Depois, vem a arrumação do programa para cada ciclo, distribuída por caraterização do ciclo, indicação dos domínios por que se distribuem os conteúdos e quadro sinótico para cada ano do ciclo respetivo, com a designação de cada domínio, dos respetivos conteúdos e das metas curriculares para que se faz remissão.
Para o 1.º ciclo e para o 2.º, os domínios são quatro: Oralidade (O); Leitura e Escrita (LE); Educação Literária (EL); e Gramática (G). Para o 3.º ciclo, pelo desdobramento do domínio Leitura e Escrita (LE), os domínios são cinco: Oralidade (O); Leitura (E); Escrita (LE); Educação Literária (EL); e Gramática (G).
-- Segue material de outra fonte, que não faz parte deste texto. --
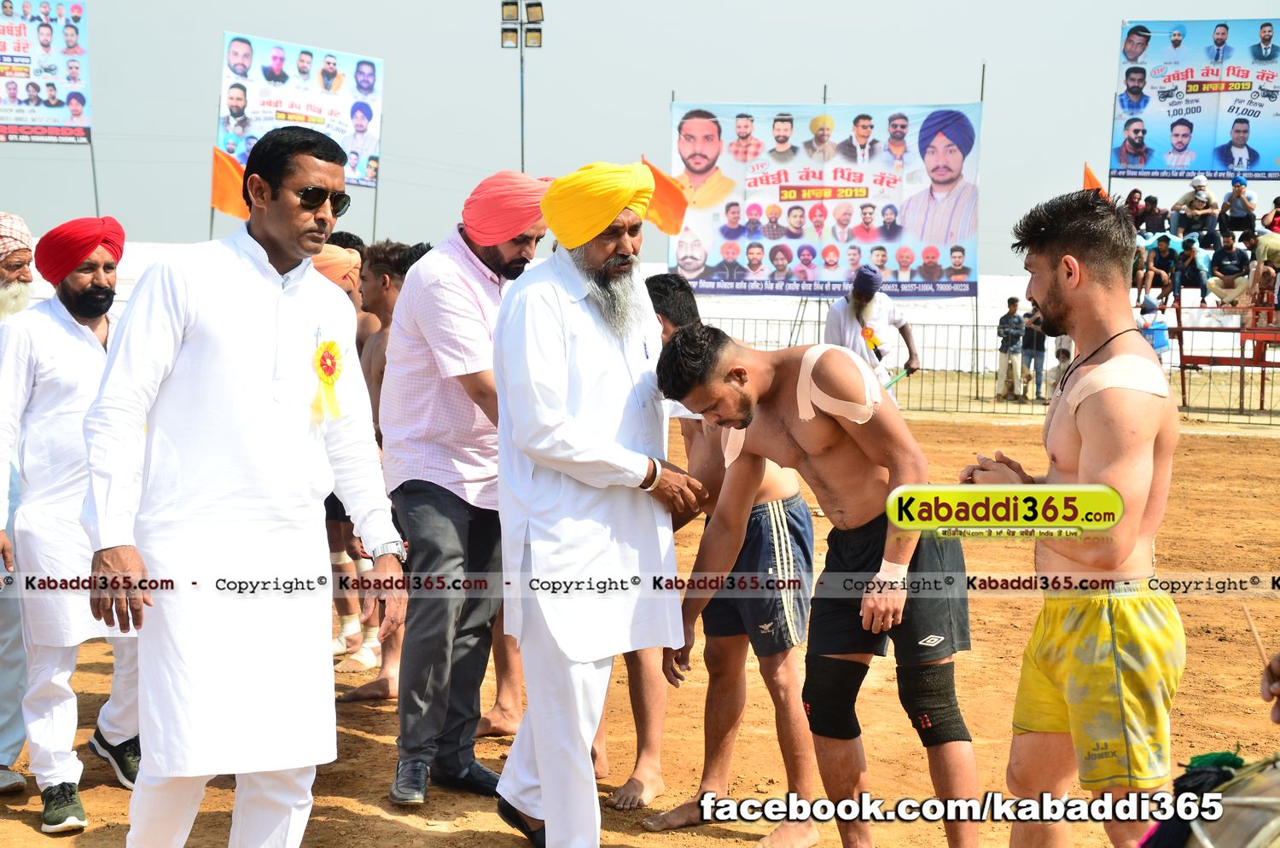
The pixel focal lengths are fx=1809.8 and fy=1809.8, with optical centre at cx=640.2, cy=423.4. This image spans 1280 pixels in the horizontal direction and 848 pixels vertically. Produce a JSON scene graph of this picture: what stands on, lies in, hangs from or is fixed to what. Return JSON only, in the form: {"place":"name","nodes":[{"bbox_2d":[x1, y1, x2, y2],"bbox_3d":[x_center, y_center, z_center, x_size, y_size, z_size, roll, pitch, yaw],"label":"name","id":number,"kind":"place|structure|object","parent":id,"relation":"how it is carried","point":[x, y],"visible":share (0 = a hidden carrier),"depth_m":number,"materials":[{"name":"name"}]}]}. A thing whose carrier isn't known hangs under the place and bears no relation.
{"place":"outdoors","nodes":[
{"label":"outdoors","id":0,"kind":"place"},
{"bbox_2d":[15,241,1077,371],"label":"white wall","id":1,"kind":"structure","parent":0,"point":[765,310],"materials":[{"name":"white paint"}]},
{"bbox_2d":[0,389,1279,847],"label":"dirt ground","id":2,"kind":"structure","parent":0,"point":[376,715],"materials":[{"name":"brown soil"}]},
{"bbox_2d":[0,209,34,787],"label":"man","id":3,"kind":"object","parent":2,"relation":"on","point":[20,278],"visible":0.61,"depth_m":5.31},
{"bbox_2d":[0,207,143,831],"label":"man","id":4,"kind":"object","parent":2,"relation":"on","point":[73,332],"visible":0.9,"depth_m":4.96},
{"bbox_2d":[313,240,382,675],"bbox_3d":[-1.173,0.102,7.020,0.525,1.618,0.532,0,5,0],"label":"man","id":5,"kind":"object","parent":2,"relation":"on","point":[339,251],"visible":0.32,"depth_m":6.97},
{"bbox_2d":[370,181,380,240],"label":"pole","id":6,"kind":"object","parent":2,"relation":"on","point":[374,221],"visible":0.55,"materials":[{"name":"grey metal"}]},
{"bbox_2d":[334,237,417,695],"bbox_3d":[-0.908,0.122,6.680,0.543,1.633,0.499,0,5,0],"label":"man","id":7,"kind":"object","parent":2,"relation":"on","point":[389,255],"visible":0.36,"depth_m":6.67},
{"bbox_2d":[381,169,549,809],"bbox_3d":[-0.485,0.149,5.359,0.480,1.814,0.743,3,6,25],"label":"man","id":8,"kind":"object","parent":2,"relation":"on","point":[416,376],"visible":0.88,"depth_m":5.14},
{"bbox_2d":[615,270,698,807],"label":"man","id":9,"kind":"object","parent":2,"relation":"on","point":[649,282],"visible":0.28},
{"bbox_2d":[643,275,820,843],"bbox_3d":[0.253,0.386,5.103,0.539,1.481,0.696,0,5,0],"label":"man","id":10,"kind":"object","parent":2,"relation":"on","point":[777,500],"visible":0.7,"depth_m":4.93},
{"bbox_2d":[824,266,919,404],"bbox_3d":[1.686,-0.466,13.308,0.636,1.398,0.644,3,6,27],"label":"man","id":11,"kind":"object","parent":2,"relation":"on","point":[833,322],"visible":0.73,"depth_m":13.14},
{"bbox_2d":[860,325,884,358],"bbox_3d":[1.709,-0.575,13.335,0.215,0.276,0.203,0,5,0],"label":"rosette","id":12,"kind":"object","parent":11,"relation":"attached to","point":[875,347],"visible":0.79,"depth_m":13.32,"materials":[{"name":"yellow"}]},
{"bbox_2d":[883,368,913,388],"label":"stick","id":13,"kind":"object","parent":11,"relation":"in","point":[900,376],"visible":0.76,"depth_m":12.90,"materials":[{"name":"green"}]},
{"bbox_2d":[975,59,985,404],"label":"pole","id":14,"kind":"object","parent":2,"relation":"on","point":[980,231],"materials":[{"name":"grey metal"}]},
{"bbox_2d":[669,98,979,297],"bbox_3d":[2.540,-3.066,24.817,4.703,2.942,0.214,0,5,0],"label":"banner","id":15,"kind":"object","parent":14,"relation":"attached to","point":[810,273],"visible":0.84,"depth_m":24.77,"materials":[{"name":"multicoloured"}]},
{"bbox_2d":[694,311,1279,423],"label":"metal fence","id":16,"kind":"object","parent":2,"relation":"on","point":[1183,389],"visible":0.54,"depth_m":21.90,"materials":[{"name":"metal"}]},
{"bbox_2d":[1082,161,1109,198],"bbox_3d":[6.214,-2.860,24.784,0.574,1.382,0.423,2,6,15],"label":"orange flag","id":17,"kind":"object","parent":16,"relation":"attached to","point":[1096,183],"visible":0.37,"depth_m":24.69,"materials":[{"name":"orange fabric"}]},
{"bbox_2d":[994,294,1026,400],"bbox_3d":[4.903,-0.927,23.832,0.531,1.404,0.508,-1,5,-14],"label":"person","id":18,"kind":"object","parent":2,"relation":"on","point":[1015,305],"visible":0.99,"depth_m":23.71},
{"bbox_2d":[1019,305,1047,402],"bbox_3d":[5.146,-0.863,23.572,0.507,1.271,0.492,0,5,0],"label":"person","id":19,"kind":"object","parent":2,"relation":"on","point":[1038,337],"visible":0.86,"depth_m":23.46},
{"bbox_2d":[1047,336,1074,394],"bbox_3d":[5.234,-0.711,22.131,0.564,1.160,0.578,3,6,21],"label":"person","id":20,"kind":"object","parent":2,"relation":"on","point":[1063,352],"visible":0.55,"depth_m":22.07},
{"bbox_2d":[1146,751,1279,847],"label":"drum","id":21,"kind":"object","parent":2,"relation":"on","point":[1248,800],"visible":0.98,"depth_m":2.85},
{"bbox_2d":[1170,302,1279,414],"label":"red railing","id":22,"kind":"object","parent":2,"relation":"on","point":[1183,367],"visible":0.81,"depth_m":22.13,"materials":[{"name":"red metal"}]},
{"bbox_2d":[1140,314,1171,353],"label":"blue container","id":23,"kind":"object","parent":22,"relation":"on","point":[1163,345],"visible":0.66,"depth_m":22.65,"materials":[{"name":"blue plastic"}]},
{"bbox_2d":[1258,651,1279,724],"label":"person","id":24,"kind":"object","parent":2,"relation":"on","point":[1278,671],"visible":0.95,"depth_m":3.21},
{"bbox_2d":[1240,603,1268,665],"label":"drumstick","id":25,"kind":"object","parent":24,"relation":"in","point":[1253,631],"visible":0.86,"depth_m":3.66,"materials":[{"name":"brown wood"}]},
{"bbox_2d":[0,0,1279,270],"label":"sky","id":26,"kind":"structure","parent":0,"point":[494,144],"materials":[{"name":"grey"}]},
{"bbox_2d":[640,155,687,235],"bbox_3d":[0.182,-2.290,19.272,0.779,1.111,0.463,2,6,19],"label":"orange flag","id":27,"kind":"object","parent":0,"point":[675,201],"visible":0.63,"depth_m":19.20,"materials":[{"name":"orange fabric"}]},
{"label":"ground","id":28,"kind":"structure","parent":0},
{"bbox_2d":[0,0,92,144],"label":"billboard","id":29,"kind":"object","parent":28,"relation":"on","point":[31,119],"visible":0.99,"depth_m":32.95},
{"bbox_2d":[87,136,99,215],"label":"pole","id":30,"kind":"object","parent":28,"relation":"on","point":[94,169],"visible":0.53,"depth_m":34.59,"materials":[{"name":"metal"}]},
{"bbox_2d":[209,146,249,218],"bbox_3d":[-5.215,-3.002,23.379,0.810,1.230,0.411,2,5,12],"label":"orange flag","id":31,"kind":"object","parent":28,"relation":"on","point":[216,196],"visible":0.64,"depth_m":23.31,"materials":[{"name":"orange fabric"}]},
{"bbox_2d":[82,116,410,847],"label":"man","id":32,"kind":"object","parent":28,"relation":"on","point":[258,384],"visible":0.97,"depth_m":3.92},
{"bbox_2d":[309,337,345,421],"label":"rosette","id":33,"kind":"object","parent":32,"relation":"attached to","point":[334,364],"visible":0.8,"depth_m":4.15,"materials":[{"name":"yellow fabric"}]},
{"bbox_2d":[218,30,383,192],"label":"billboard","id":34,"kind":"object","parent":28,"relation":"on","point":[226,130],"visible":0.71,"depth_m":29.28},
{"bbox_2d":[499,0,544,176],"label":"floodlight pole","id":35,"kind":"object","parent":28,"relation":"on","point":[522,112],"visible":0.66,"depth_m":34.32,"materials":[{"name":"metal"}]},
{"bbox_2d":[486,159,704,847],"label":"man","id":36,"kind":"object","parent":28,"relation":"on","point":[564,384],"visible":0.98,"depth_m":4.50},
{"bbox_2d":[660,320,978,847],"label":"man","id":37,"kind":"object","parent":28,"relation":"on","point":[820,463],"visible":0.99,"depth_m":4.46},
{"bbox_2d":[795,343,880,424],"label":"bandage","id":38,"kind":"object","parent":37,"relation":"on","point":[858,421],"visible":0.9,"depth_m":4.53,"materials":[{"name":"white fabric"}]},
{"bbox_2d":[964,190,1186,847],"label":"man","id":39,"kind":"object","parent":28,"relation":"on","point":[1143,497],"visible":1,"depth_m":3.89},
{"bbox_2d":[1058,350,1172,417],"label":"bandage","id":40,"kind":"object","parent":39,"relation":"on","point":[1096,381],"visible":0.84,"depth_m":3.92,"materials":[{"name":"beige fabric"}]},
{"bbox_2d":[1124,198,1279,313],"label":"grandstand","id":41,"kind":"object","parent":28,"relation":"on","point":[1203,251],"visible":0.41,"depth_m":23.61},
{"bbox_2d":[1123,188,1150,230],"bbox_3d":[6.987,-2.846,25.744,0.471,0.898,0.477,2,6,20],"label":"person","id":42,"kind":"object","parent":41,"relation":"on","point":[1136,206],"visible":0.77,"depth_m":25.66},
{"bbox_2d":[1137,193,1169,233],"bbox_3d":[7.366,-2.859,25.958,0.551,0.819,0.542,2,6,16],"label":"person","id":43,"kind":"object","parent":41,"relation":"on","point":[1150,206],"visible":0.94,"depth_m":25.86},
{"bbox_2d":[1142,236,1177,301],"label":"person","id":44,"kind":"object","parent":41,"relation":"on","point":[1163,258],"visible":0.95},
{"bbox_2d":[1169,235,1208,303],"bbox_3d":[7.270,-2.005,23.952,0.622,0.962,0.632,2,6,18],"label":"person","id":45,"kind":"object","parent":41,"relation":"on","point":[1193,270],"visible":0.99,"depth_m":23.87},
{"bbox_2d":[1111,18,1279,179],"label":"billboard","id":46,"kind":"object","parent":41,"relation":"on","point":[1195,164],"visible":0.96,"depth_m":27.33,"materials":[{"name":"blue plastic"}]},
{"bbox_2d":[1169,174,1221,243],"bbox_3d":[7.617,-2.853,24.828,0.728,1.096,0.648,3,6,29],"label":"person","id":47,"kind":"object","parent":41,"relation":"on","point":[1198,206],"visible":0.98,"depth_m":24.68},
{"bbox_2d":[1204,232,1249,307],"bbox_3d":[7.568,-1.954,23.277,0.676,1.004,0.633,3,6,28],"label":"person","id":48,"kind":"object","parent":41,"relation":"on","point":[1223,258],"visible":0.99,"depth_m":23.14},
{"bbox_2d":[1216,174,1257,238],"bbox_3d":[8.081,-2.834,24.448,0.618,1.023,0.645,3,6,26],"label":"person","id":49,"kind":"object","parent":41,"relation":"on","point":[1241,206],"visible":0.96,"depth_m":24.31},
{"bbox_2d":[1250,226,1279,306],"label":"person","id":50,"kind":"object","parent":41,"relation":"on","point":[1260,255],"visible":0.93,"depth_m":22.25},
{"bbox_2d":[1259,195,1279,232],"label":"person","id":51,"kind":"object","parent":41,"relation":"on","point":[1276,201],"visible":0.86,"depth_m":23.90}
]}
Vêm, a seguir, 3 parágrafos dedicados à metodologia, que fica a cargo do professor, desde que dê cumprimento a tudo o que está estabelecido e mobilize a complexa meia dúzia de valências indicadas; e outros 3 parágrafos dedicados à avaliação dos conhecimentos adquiridos e das capacidades desenvolvidas.
Finalmente, somos presenteados com 4 páginas de indicações bibliográficas.
O programa de três ciclos ocupa ao todo 42 páginas, a que se seguem as demais com as metas curriculares (já em vigor) para atingirmos as 102 páginas.
Diz-se adeus, por força da revogação, ao anterior programa de 175 páginas sobre o qual foram definidas as metas de aprendizagem (em desuso) e as novas metas curriculares (em vigor). A sua grande falha era a não prestação de indicações para a avaliação específicas da disciplina e em cada ciclo. Todavia, com exceção dos textos literários e paraliterários, indicados por ano de escolaridade, os conteúdos eram distribuídos, não por ano, mas por ciclo – o que permitia uma gestão mais flexível do programa de acordo com os ritmos de aprendizagem. E, sobretudo havia material de fundamentação para reflexão do docente.

Porém, o que está em causa hoje é não a aprendizagem, mas o ensino; não as competências, mas os conhecimentos e capacidades. As aprendizagens e as competências avaliam-se; do ensino recebidos e dos conhecimentos adquiridos prestam-se contas em exame ou prova final. E, se o aluno falhou, volta a aulas e faz outra prova. Sacrifica-te, professor!